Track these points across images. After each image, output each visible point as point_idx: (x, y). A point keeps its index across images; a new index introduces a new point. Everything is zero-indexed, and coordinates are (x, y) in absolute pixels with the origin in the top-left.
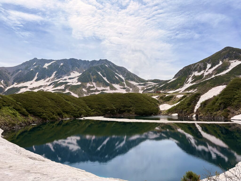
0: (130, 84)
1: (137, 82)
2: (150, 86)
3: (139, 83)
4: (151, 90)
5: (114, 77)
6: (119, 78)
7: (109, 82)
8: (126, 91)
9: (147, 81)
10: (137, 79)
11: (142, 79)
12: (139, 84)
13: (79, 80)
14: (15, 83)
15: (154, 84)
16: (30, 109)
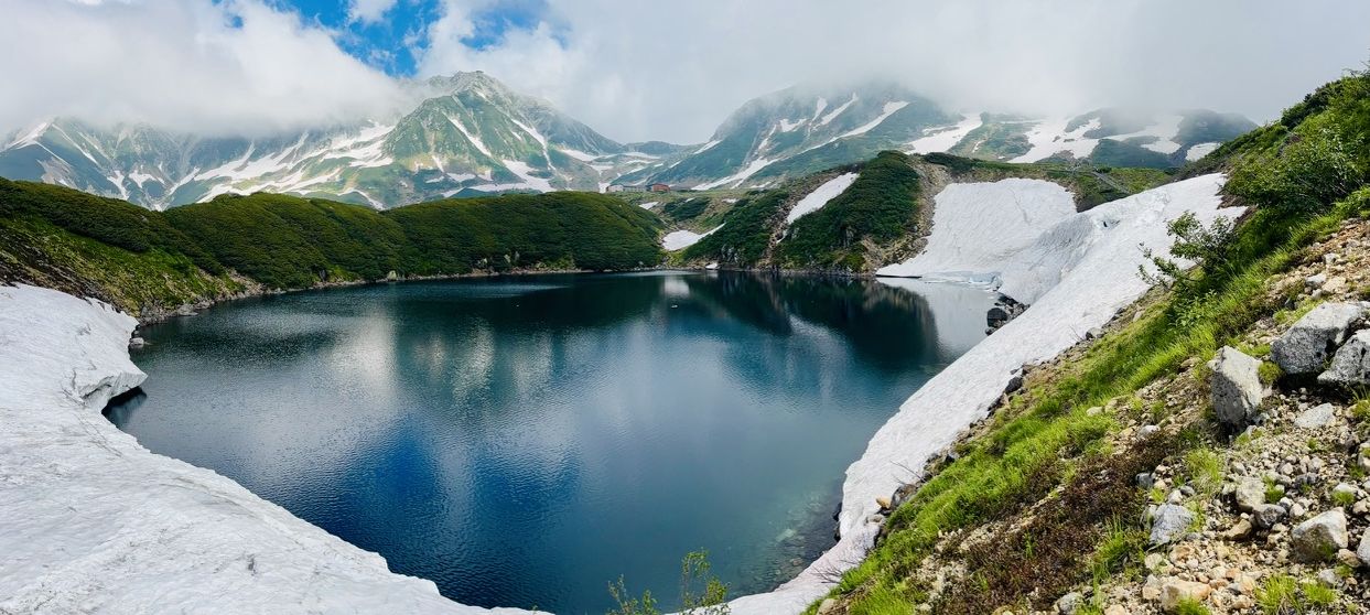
0: (566, 157)
1: (590, 151)
2: (634, 165)
3: (595, 153)
4: (640, 179)
5: (505, 134)
6: (528, 137)
7: (489, 154)
8: (552, 184)
9: (626, 149)
10: (589, 140)
11: (607, 141)
12: (596, 157)
13: (387, 151)
14: (196, 170)
15: (649, 160)
16: (226, 251)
┄┄┄┄┄┄
▶ _About this exercise_
Please rewrite all the lines above as a numbered list, skipping blank lines and leaving the pictures out.

▶ _Task response_
1. Track these points across images. After each image, output each visible point as point_idx: (x, y). A point keeps its index across images; a new index introduces a new point. Everything is zero-indexed, and coordinates are (x, y) in absolute pixels with the origin in the top-left.
2. 0: (130, 84)
3. 1: (137, 82)
4. 2: (150, 86)
5. 3: (139, 83)
6. 4: (151, 90)
7. 5: (114, 77)
8. 6: (119, 78)
9. 7: (109, 82)
10. 8: (126, 91)
11. 9: (147, 81)
12. 10: (137, 79)
13. 11: (142, 79)
14. 12: (139, 84)
15. 13: (79, 80)
16. 14: (15, 83)
17. 15: (154, 84)
18. 16: (30, 109)
19. 0: (566, 157)
20. 1: (590, 151)
21. 2: (634, 165)
22. 3: (595, 153)
23. 4: (640, 179)
24. 5: (505, 134)
25. 6: (528, 137)
26. 7: (489, 154)
27. 8: (552, 184)
28. 9: (626, 149)
29. 10: (589, 140)
30. 11: (607, 141)
31. 12: (596, 157)
32. 13: (387, 151)
33. 14: (196, 170)
34. 15: (649, 160)
35. 16: (226, 251)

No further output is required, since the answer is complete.